• **Consignes**:
1 – D'après l'article, pourquoi le lancement de Songs of Innocence en 2014 n'a-t-il pas produit l'effet recherché ?
2 – Reproduisez à l'identique le segment de l'article compris entre «Songs of Innocence, en 2014, s'alignait» et «cette image négative.», bornes incluses.

━━━━━ Article ━━━━━

U2: Songs of Experience, ni meilleur ni pire que son prédécesseur

BLOGUE / U2 croyait avoir en main un intéressant concept avec la double aventure «Songs of Innocence/Songs of Experience», une référence au recueil de poésie de William Blake, «Songs of Innocence and of Experience», mais d'emblée, le projet a pris l'eau.

Songs of Innocence, en 2014, s'alignait pour avoir droit au lancement d'album le plus imposant de tous les temps. Si ç'a été le cas, l'effet obtenu n'était pas celui désiré. La méthode préconisée, qui rendait l'album disponible gratuitement chez ceux qui étaient branchés sur iTunes - l'équivalent de 500 millions de personnes, selon le grand manitou d'Apple- a déplu. Cette idée qu'on enfonce les nouvelles chansons dans la gorge a été mal reçue et U2 n'a jamais été capable, par la suite, de se débarrasser de cette image négative.

Pourtant, Songs of Innocence, en dépit de ses creux de vague, était loin d'être mauvais. On y trouvait des morceaux costauds, comme The Miracle (of Joey Ramone), Iris (Hold Me Close) ou Raised By Wolves.

━━━━━ Données extraites ━━━━━

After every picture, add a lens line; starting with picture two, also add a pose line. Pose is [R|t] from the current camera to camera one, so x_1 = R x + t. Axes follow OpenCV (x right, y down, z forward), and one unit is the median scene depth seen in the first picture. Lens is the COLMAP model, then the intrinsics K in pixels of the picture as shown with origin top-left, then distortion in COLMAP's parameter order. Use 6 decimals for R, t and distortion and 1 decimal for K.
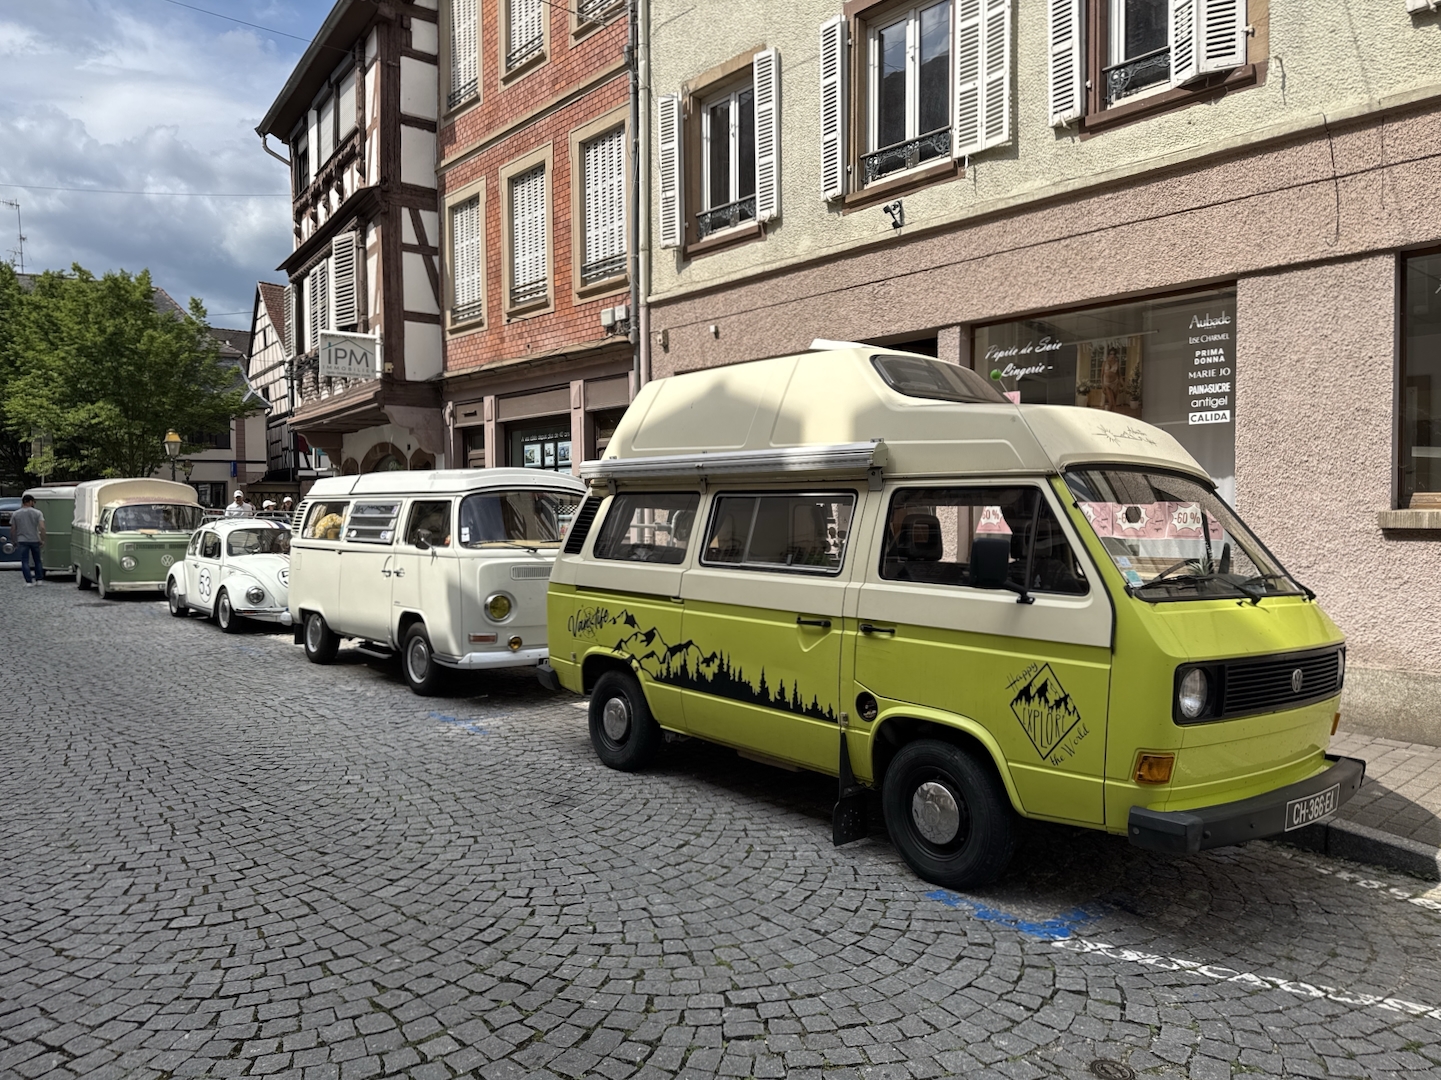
lens RADIAL K [[999.7, 0, 695.1], [0, 999.7, 546.8], [0, 0, 1]] dist [0.066169, -0.072850]
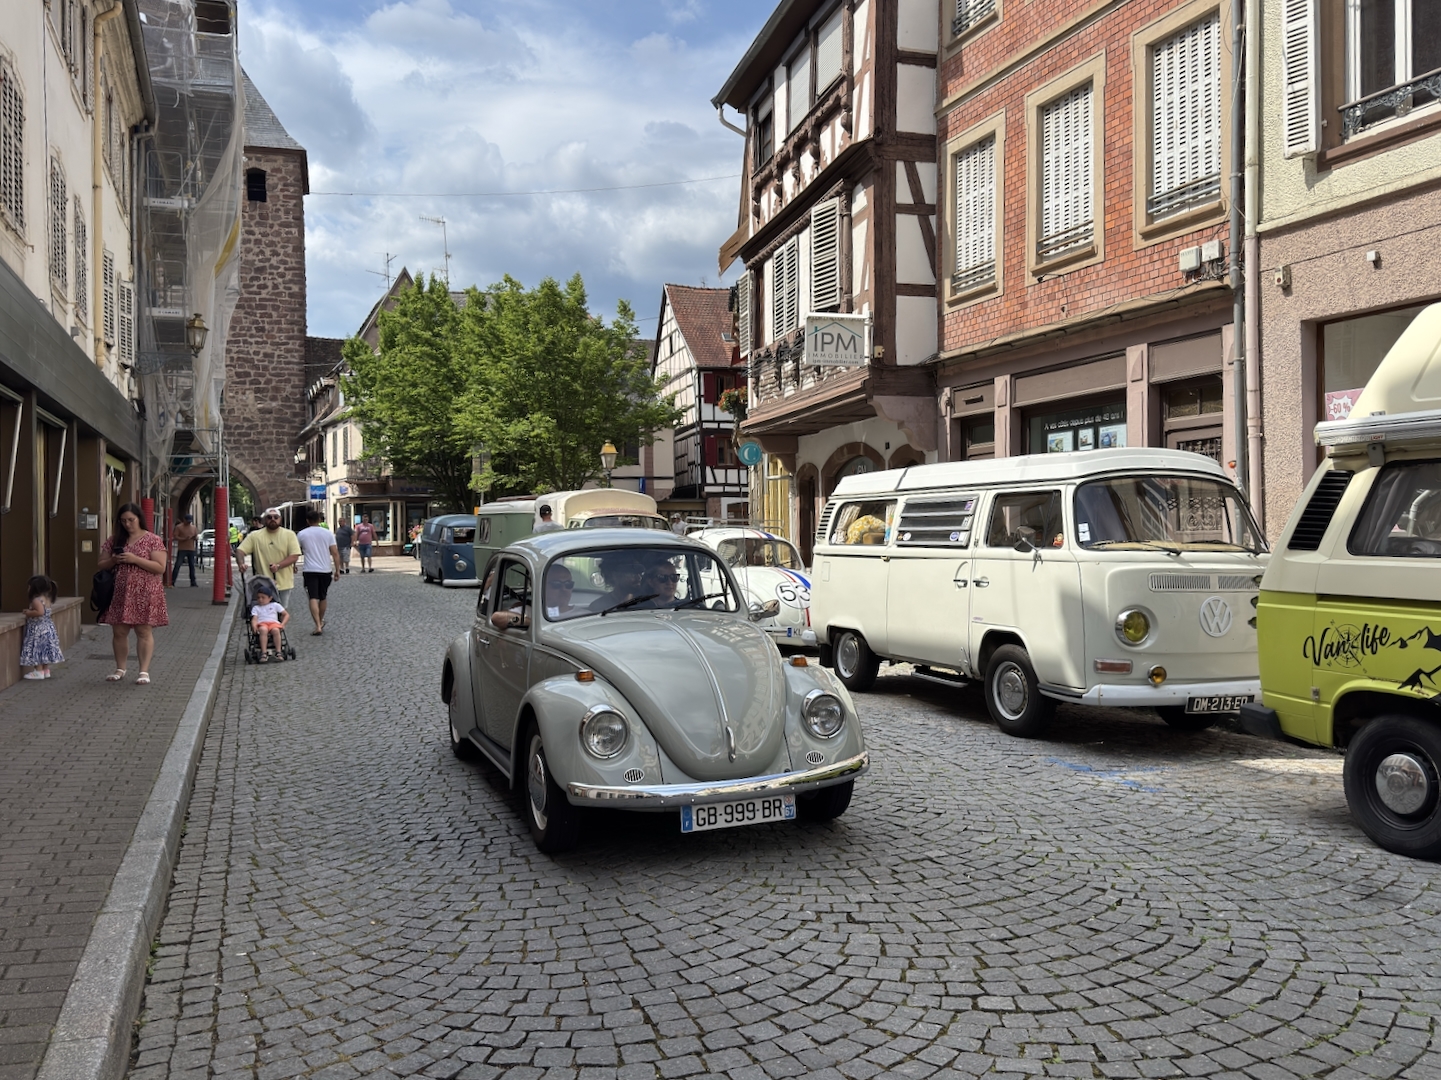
lens RADIAL K [[1168.8, 0, 720.5], [0, 1168.8, 540.0], [0, 0, 1]] dist [0.201907, -0.372138]
pose [[0.944948, -0.003555, -0.327200, -0.109316], [-0.006416, 0.999547, -0.029389, 0.012831], [0.327156, 0.029871, 0.944498, 0.017175]]
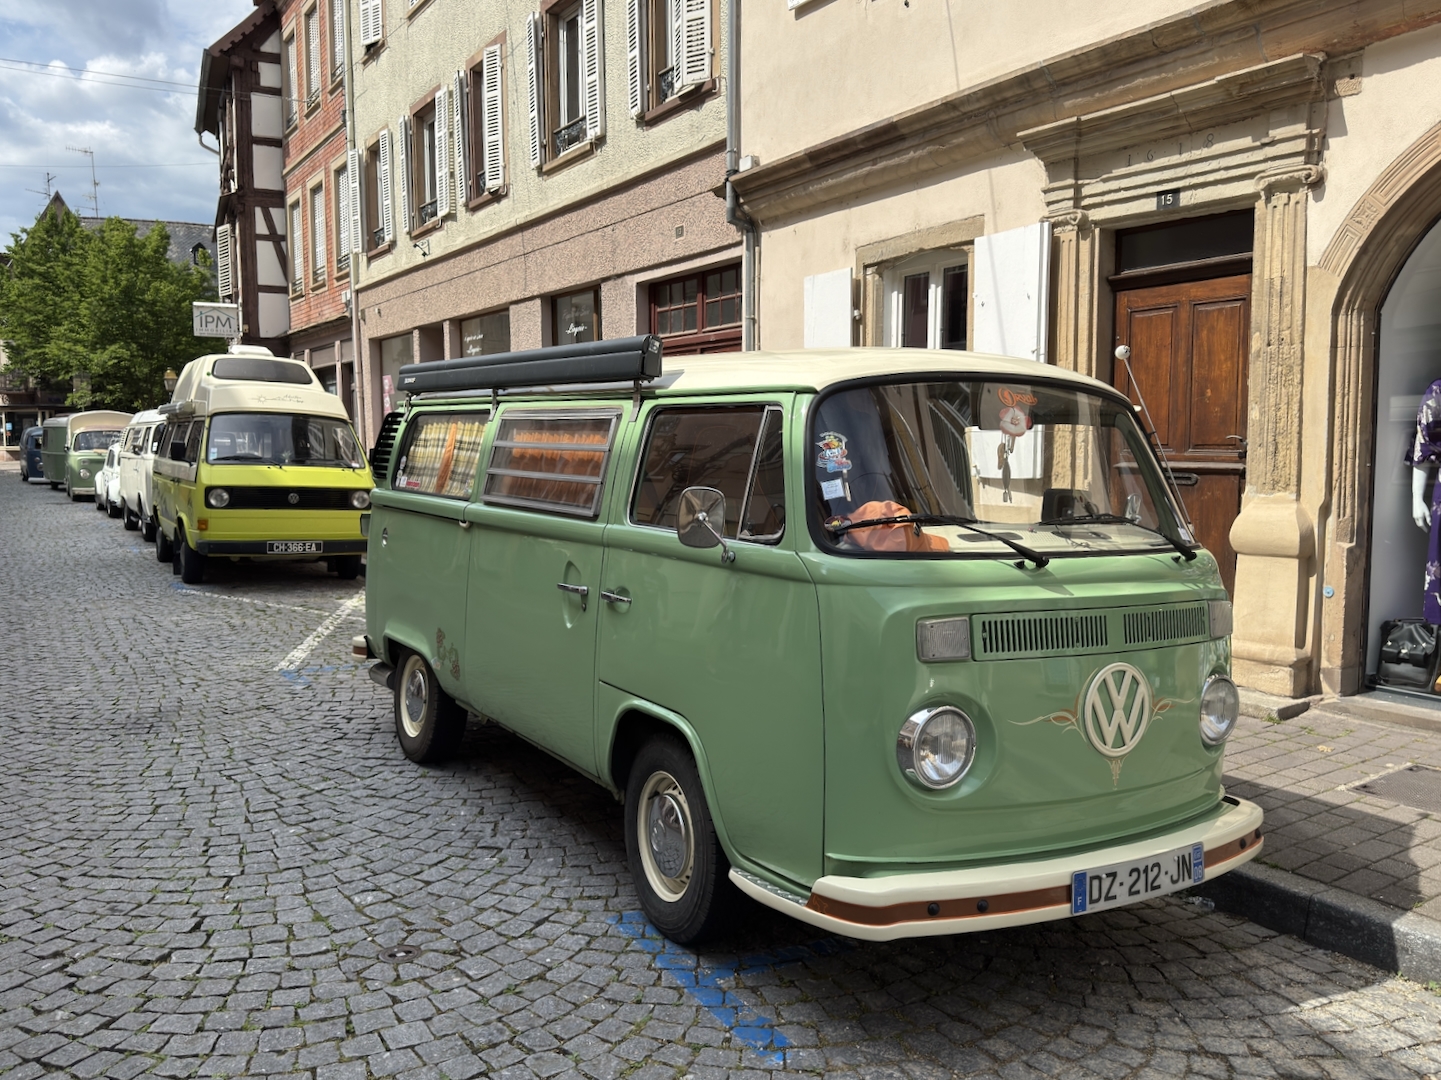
lens RADIAL K [[1184.9, 0, 702.9], [0, 1184.9, 537.0], [0, 0, 1]] dist [0.048001, -0.015349]
pose [[0.985480, 0.014471, -0.169173, 0.596929], [-0.006875, 0.998945, 0.045401, 0.024500], [0.169651, -0.043578, 0.984540, -0.498899]]
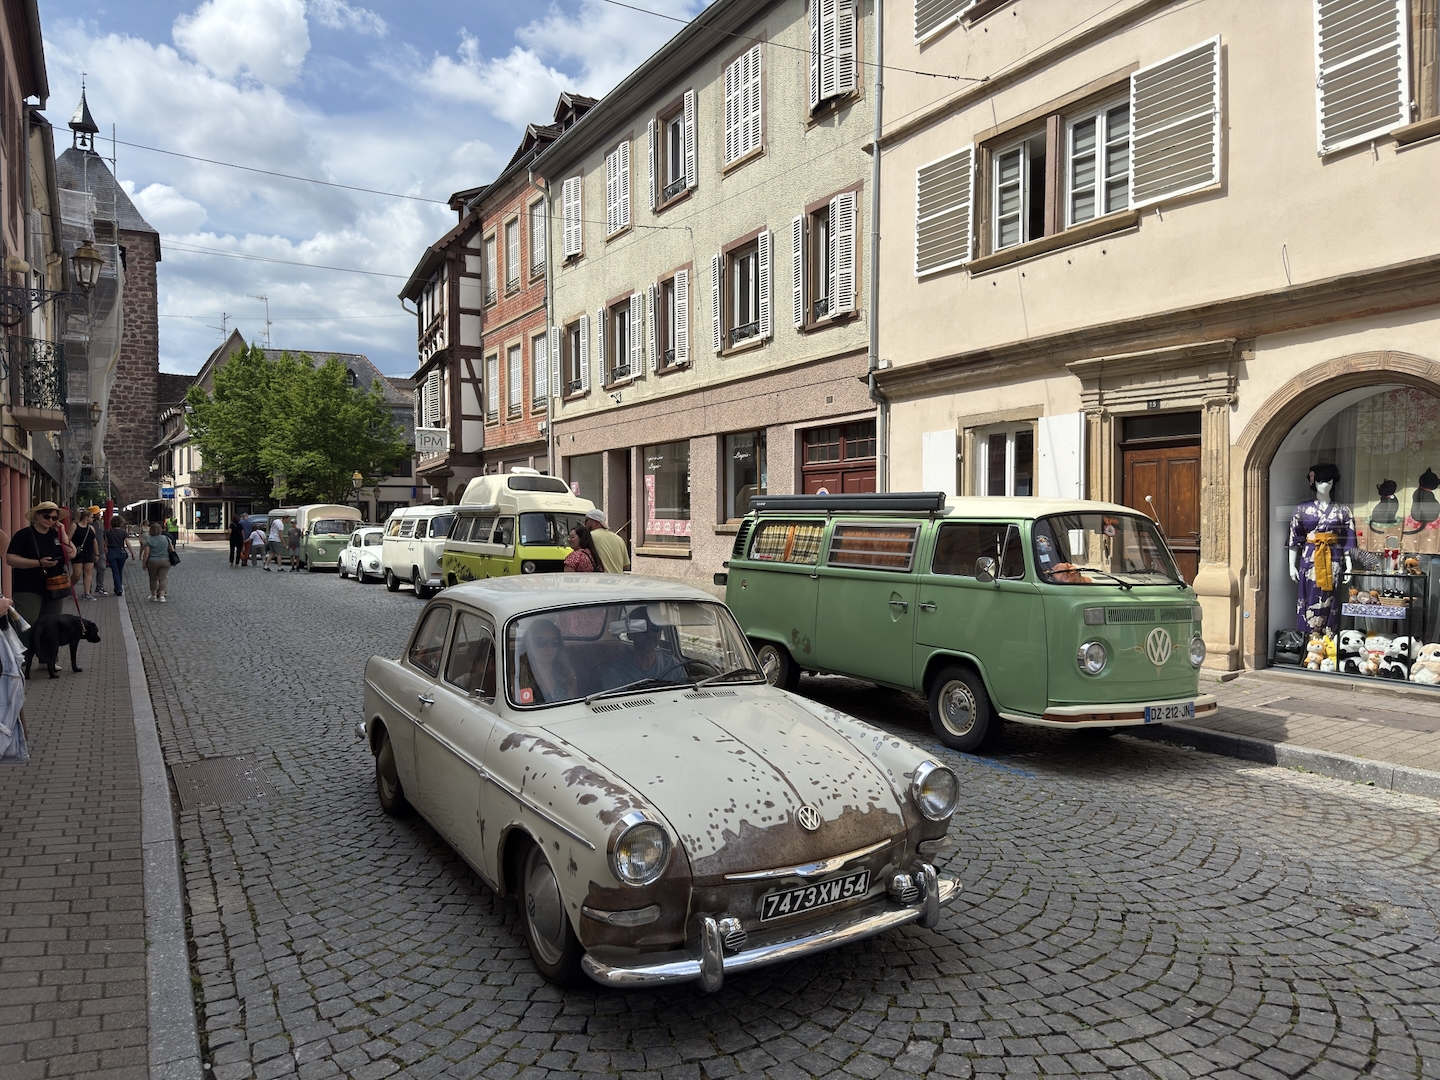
lens RADIAL K [[1005.8, 0, 715.2], [0, 1005.8, 550.5], [0, 0, 1]] dist [0.141836, -0.185864]
pose [[0.985266, 0.005694, -0.170932, 0.511274], [-0.007254, 0.999938, -0.008504, 0.027021], [0.170872, 0.009618, 0.985246, -0.783461]]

━━━━━

• **Réponses dans l'ordre**:
1 – Le mode de diffusion retenu a déplu : l'album était rendu disponible gratuitement chez tous ceux qui étaient branchés sur iTunes, soit l'équivalent de 500 millions de personnes selon le grand manitou d'Apple. L'idée qu'on enfonce les nouvelles chansons dans la gorge a été mal reçue, et U2 n'a ensuite jamais pu se débarrasser de cette image négative.

2 –
Songs of Innocence, en 2014, s'alignait pour avoir droit au lancement d'album le plus imposant de tous les temps. Si ç'a été le cas, l'effet obtenu n'était pas celui désiré. La méthode préconisée, qui rendait l'album disponible gratuitement chez ceux qui étaient branchés sur iTunes - l'équivalent de 500 millions de personnes, selon le grand manitou d'Apple- a déplu. Cette idée qu'on enfonce les nouvelles chansons dans la gorge a été mal reçue et U2 n'a jamais été capable, par la suite, de se débarrasser de cette image négative.